**Aufgabe**
Schreiben Sie aus der Auflistung den Abschnitt von der Zeile mit „0-10: median 2.0, box“ bis einschließlich der Zeile mit „What is the change“ wortgetreu ab.

Daten zur Diagrammanalyse
********
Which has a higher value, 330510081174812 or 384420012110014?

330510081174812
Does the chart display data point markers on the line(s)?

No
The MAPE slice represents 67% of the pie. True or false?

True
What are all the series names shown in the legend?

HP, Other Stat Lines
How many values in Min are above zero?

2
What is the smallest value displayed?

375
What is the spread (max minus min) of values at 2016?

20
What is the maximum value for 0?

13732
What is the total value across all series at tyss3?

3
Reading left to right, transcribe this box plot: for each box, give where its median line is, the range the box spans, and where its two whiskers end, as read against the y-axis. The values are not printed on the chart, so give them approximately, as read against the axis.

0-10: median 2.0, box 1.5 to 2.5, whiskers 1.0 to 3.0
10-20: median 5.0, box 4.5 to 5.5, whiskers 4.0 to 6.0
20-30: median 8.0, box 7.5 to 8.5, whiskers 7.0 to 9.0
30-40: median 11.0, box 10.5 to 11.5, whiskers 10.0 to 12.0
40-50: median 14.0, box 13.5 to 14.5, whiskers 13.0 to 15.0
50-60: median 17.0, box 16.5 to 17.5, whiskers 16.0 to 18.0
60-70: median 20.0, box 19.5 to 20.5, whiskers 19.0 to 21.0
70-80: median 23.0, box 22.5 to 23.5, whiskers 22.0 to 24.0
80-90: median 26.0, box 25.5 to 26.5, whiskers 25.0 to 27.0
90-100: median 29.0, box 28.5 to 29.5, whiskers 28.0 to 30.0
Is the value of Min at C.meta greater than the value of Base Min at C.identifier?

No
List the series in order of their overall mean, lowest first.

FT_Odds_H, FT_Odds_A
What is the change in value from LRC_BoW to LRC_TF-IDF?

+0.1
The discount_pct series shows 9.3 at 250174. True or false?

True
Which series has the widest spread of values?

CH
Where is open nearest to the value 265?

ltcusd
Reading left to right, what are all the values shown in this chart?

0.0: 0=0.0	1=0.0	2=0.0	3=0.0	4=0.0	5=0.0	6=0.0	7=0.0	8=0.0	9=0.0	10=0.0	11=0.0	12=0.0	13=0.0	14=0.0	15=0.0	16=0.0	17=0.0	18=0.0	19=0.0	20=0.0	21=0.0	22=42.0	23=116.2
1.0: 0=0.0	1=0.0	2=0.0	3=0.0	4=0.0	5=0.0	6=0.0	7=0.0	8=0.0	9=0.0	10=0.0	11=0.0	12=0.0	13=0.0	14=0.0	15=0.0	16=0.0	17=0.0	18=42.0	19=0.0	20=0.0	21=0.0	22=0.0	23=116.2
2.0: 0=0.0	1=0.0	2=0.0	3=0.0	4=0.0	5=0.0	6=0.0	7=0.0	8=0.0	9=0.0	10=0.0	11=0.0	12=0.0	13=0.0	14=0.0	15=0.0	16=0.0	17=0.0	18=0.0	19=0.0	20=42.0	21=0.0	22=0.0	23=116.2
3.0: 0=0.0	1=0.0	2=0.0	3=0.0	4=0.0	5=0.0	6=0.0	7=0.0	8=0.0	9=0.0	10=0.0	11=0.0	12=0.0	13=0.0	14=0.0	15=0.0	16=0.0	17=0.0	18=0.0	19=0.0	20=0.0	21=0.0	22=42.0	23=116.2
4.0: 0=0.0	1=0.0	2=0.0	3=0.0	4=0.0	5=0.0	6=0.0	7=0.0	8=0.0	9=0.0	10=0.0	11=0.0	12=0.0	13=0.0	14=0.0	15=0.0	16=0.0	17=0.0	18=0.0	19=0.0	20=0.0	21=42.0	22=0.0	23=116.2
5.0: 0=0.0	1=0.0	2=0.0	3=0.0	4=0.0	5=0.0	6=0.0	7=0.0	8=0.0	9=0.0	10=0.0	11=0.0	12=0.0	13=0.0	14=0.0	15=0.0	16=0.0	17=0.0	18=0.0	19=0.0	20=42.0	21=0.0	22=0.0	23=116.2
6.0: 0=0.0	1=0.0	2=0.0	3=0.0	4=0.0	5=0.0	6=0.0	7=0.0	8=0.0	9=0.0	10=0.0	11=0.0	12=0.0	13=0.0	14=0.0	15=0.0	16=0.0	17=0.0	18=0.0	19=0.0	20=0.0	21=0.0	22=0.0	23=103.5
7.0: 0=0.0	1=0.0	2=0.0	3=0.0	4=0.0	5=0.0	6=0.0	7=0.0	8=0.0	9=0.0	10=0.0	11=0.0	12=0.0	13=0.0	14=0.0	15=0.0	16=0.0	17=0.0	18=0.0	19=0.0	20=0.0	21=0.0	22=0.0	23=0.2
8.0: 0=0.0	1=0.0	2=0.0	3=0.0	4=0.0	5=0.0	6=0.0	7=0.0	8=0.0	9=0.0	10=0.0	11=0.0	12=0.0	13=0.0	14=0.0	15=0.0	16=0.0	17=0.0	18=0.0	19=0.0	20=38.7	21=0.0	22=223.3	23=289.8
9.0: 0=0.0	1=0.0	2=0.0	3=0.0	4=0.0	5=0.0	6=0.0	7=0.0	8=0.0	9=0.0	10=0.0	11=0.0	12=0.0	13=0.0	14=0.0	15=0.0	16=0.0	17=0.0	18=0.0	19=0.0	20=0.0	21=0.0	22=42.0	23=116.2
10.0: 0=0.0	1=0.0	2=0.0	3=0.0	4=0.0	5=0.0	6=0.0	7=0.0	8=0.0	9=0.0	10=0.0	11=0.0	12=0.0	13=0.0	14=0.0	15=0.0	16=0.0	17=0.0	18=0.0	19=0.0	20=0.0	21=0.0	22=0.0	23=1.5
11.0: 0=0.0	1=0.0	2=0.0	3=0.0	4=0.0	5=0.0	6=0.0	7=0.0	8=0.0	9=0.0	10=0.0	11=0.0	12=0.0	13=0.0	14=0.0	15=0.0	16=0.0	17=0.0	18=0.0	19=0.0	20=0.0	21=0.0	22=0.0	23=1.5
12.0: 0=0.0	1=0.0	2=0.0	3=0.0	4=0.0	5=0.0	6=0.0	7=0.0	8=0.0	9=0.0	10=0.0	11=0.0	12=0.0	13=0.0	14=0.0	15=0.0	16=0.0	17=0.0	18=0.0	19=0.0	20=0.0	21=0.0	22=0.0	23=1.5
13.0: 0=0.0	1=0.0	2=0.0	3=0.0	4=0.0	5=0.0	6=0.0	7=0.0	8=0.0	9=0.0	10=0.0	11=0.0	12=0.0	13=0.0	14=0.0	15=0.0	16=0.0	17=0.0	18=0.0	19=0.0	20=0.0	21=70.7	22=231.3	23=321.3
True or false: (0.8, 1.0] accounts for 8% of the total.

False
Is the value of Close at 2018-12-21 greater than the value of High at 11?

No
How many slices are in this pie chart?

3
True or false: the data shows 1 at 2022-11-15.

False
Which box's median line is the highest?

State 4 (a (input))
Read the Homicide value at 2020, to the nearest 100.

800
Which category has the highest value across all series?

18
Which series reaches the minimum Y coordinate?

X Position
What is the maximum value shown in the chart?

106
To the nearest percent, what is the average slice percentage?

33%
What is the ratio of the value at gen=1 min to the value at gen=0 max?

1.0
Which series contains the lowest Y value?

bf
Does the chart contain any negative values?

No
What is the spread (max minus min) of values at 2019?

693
********
**Schriftliche Antwort**
0-10: median 2.0, box 1.5 to 2.5, whiskers 1.0 to 3.0
10-20: median 5.0, box 4.5 to 5.5, whiskers 4.0 to 6.0
20-30: median 8.0, box 7.5 to 8.5, whiskers 7.0 to 9.0
30-40: median 11.0, box 10.5 to 11.5, whiskers 10.0 to 12.0
40-50: median 14.0, box 13.5 to 14.5, whiskers 13.0 to 15.0
50-60: median 17.0, box 16.5 to 17.5, whiskers 16.0 to 18.0
60-70: median 20.0, box 19.5 to 20.5, whiskers 19.0 to 21.0
70-80: median 23.0, box 22.5 to 23.5, whiskers 22.0 to 24.0
80-90: median 26.0, box 25.5 to 26.5, whiskers 25.0 to 27.0
90-100: median 29.0, box 28.5 to 29.5, whiskers 28.0 to 30.0
Is the value of Min at C.meta greater than the value of Base Min at C.identifier?

No
List the series in order of their overall mean, lowest first.

FT_Odds_H, FT_Odds_A
What is the change in value from LRC_BoW to LRC_TF-IDF?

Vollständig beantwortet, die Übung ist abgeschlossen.